## TASK ITEM
Please return all lines from the records below that include the string "func".

Stored data

[Start of section]

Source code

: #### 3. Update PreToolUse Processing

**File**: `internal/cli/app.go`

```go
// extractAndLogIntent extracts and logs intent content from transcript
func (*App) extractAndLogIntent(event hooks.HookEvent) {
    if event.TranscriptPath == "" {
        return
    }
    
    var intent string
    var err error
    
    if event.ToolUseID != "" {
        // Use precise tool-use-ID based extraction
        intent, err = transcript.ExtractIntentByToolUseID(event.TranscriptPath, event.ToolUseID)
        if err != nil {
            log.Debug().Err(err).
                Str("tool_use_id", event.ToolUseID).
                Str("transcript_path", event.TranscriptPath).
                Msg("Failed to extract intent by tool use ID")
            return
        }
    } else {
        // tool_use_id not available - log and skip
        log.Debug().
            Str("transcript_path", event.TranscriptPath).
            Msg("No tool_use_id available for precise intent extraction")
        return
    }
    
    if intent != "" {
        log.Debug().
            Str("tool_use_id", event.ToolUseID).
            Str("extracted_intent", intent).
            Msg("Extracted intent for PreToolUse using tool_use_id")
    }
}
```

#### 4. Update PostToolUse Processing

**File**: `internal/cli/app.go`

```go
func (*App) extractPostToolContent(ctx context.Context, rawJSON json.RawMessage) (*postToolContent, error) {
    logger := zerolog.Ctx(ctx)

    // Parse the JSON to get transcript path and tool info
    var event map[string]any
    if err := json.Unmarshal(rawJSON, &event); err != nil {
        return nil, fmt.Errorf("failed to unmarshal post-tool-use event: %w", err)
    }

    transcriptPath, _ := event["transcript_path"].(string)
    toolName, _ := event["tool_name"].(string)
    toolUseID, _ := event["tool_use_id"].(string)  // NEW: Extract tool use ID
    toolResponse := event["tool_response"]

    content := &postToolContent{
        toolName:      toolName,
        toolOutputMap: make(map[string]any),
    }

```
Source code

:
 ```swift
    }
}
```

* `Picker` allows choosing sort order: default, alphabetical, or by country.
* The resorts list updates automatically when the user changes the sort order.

[End of section]

## WRITTEN SOLUTION
func (*App) extractAndLogIntent(event hooks.HookEvent) {
func (*App) extractPostToolContent(ctx context.Context, rawJSON json.RawMessage) (*postToolContent, error) {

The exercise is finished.